Rory, sitting at the dining room table, said nothing.

“But that’s not the issue,” Scott continued. “What do we do about Nick? We can’t just sit back and watch him throw his life away.”

“After everything he’s seen, maybe that’s exactly what we have to do.” Rory leaned back in his chair as Scott stared at him in disbelief. “After Luscian, and Kukiko, and the
Angelus
, maybe he needs to bottom out before he can rebuild his life.” Rory looked at Take. “I offered him a choice once: walk away from the human life he’d led and live in the sunlight, or live in fear of discovery, hiding what he was from everyone he cared about. He chose to hide, clutching the tatters of his human life around him for comfort. Maybe he needs to let go of that life, and the things it gave him, if he ever wants to find his feet again and stop running.”

Scott scowled. “And when was this choice, exactly?”

“The day after he died the first time,” said Take.

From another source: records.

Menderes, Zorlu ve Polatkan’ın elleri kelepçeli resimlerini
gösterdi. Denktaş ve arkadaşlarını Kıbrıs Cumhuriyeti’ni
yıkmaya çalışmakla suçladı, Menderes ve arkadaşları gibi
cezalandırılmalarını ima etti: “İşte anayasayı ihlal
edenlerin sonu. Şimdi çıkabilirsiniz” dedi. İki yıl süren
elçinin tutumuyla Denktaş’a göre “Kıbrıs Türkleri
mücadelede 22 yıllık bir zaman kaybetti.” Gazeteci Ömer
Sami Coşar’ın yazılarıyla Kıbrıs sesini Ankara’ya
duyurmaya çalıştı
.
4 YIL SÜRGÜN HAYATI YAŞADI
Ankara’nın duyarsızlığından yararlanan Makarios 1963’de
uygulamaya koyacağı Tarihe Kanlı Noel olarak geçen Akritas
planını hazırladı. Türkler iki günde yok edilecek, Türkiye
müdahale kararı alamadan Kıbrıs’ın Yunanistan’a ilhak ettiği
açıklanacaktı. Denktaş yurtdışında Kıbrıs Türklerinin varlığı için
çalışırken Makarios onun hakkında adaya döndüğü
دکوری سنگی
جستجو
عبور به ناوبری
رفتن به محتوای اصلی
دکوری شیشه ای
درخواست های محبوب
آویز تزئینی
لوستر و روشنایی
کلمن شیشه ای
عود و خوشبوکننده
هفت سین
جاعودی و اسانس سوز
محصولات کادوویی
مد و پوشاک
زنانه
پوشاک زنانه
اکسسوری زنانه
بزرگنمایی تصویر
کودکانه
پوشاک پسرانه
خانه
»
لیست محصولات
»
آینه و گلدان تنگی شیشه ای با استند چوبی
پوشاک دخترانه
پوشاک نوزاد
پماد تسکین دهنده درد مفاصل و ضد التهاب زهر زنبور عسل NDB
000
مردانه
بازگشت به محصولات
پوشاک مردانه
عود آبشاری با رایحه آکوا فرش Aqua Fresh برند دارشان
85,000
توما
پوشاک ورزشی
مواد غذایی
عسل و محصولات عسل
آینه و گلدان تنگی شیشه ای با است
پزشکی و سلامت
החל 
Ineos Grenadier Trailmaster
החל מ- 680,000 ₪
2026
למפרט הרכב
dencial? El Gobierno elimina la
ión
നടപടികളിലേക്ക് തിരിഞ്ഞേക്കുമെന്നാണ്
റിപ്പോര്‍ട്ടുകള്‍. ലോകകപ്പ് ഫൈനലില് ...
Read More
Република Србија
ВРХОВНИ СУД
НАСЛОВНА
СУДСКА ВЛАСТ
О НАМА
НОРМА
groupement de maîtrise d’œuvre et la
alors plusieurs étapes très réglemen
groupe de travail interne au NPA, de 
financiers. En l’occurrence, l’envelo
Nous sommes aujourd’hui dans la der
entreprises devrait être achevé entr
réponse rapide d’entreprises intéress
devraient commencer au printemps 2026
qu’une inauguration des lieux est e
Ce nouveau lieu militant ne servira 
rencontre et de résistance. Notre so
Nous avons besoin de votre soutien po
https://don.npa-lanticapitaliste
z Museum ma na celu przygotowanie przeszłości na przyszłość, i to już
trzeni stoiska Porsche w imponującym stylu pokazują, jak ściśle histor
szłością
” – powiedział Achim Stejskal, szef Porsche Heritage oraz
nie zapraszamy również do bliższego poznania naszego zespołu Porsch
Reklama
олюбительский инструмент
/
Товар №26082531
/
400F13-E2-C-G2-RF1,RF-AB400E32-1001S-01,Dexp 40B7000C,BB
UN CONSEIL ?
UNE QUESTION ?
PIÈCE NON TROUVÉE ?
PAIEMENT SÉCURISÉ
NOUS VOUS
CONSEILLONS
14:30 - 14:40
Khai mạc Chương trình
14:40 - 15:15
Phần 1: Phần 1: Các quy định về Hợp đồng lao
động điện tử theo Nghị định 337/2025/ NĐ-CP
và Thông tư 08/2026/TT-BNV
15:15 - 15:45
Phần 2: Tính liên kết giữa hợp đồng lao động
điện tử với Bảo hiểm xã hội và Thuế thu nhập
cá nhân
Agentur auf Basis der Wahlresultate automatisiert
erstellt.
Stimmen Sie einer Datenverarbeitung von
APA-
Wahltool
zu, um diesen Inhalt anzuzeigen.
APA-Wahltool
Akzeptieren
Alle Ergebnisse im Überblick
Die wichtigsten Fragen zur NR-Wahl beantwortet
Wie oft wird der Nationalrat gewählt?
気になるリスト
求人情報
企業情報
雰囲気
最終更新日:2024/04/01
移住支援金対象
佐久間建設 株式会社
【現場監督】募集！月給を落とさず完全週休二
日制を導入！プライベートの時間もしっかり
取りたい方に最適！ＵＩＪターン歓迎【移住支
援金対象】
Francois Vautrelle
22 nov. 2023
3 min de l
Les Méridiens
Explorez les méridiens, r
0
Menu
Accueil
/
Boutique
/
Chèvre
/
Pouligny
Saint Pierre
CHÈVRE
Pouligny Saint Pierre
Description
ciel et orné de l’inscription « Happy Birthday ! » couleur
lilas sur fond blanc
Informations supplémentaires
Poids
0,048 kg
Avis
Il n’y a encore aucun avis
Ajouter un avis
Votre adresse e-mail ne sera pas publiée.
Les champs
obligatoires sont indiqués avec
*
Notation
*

Scott rounded on Rory. “Is that why he avoided you for a year? Because you told him to give up on a normal life?”

“Nick died because I tried to live in human company again!” Rory snapped. “Look what happened to you because he refused to accept that ‘normal’ just doesn’t apply to us.”

Scott glared at him. “I have no regrets about opening my eyes, Rory.”

“Then why don’t you invite your wife over to dinner with us, here in Anchorpoint?”

Scott gritted his teeth. “So you think we should just let his life implode around him, so he can start over?” He scoffed. “That’s a cop out.”

“It’s a point of view,” Rory said with a sigh. “It might not be yours, and hell, it might not even be mine, but it’s something we should consider before you try to force him to live by your rules.”

Scott was saved the trouble of answering when the front door chimed. “Lorcan Primogenitor Diluthical is requesting entry.”

Take frowned as he glanced at the clock on the wall. “What the hell is he doing here at this hour?”

“I invited him.” Rory raised his voice. “Let him in.”

The door opened and Lorcan entered. Then he stopped and looked at each of the occupants in turn. The door closed silently behind him as he walked into the living room. “My Lord Traveler, your message said you needed to speak to me on a matter of some urgency.”

“Yes. When was the last time you spoke to Nick?”

Lorcan stood up straight. “Last month, in Los Angeles. He made it plain that he would not face his fears and that he had no need of my help.” Lorcan growled, his eyes flashing. “Did you call me here to talk about Nicholas? He cast me aside.” Spinning around, he started toward the door. “If you will excuse me, my Lord? I have a little pride left.”

“Will pride keep you warm at night?” Rory asked bitterly. “I called you here because you love him, just as we all do.”

Takeshi rolled his eyes at that statement, but Rory ignored him, pressing ahead with his pitch. “You deserve to have a say in what we do to try and save him.”

Lorcan marched back to Rory and slammed his hands down on the table to either side of the other Nightwalker. “He doesn’t need you to save him, Redeemer!” Lorcan bared his fangs. “He needs to save himself.”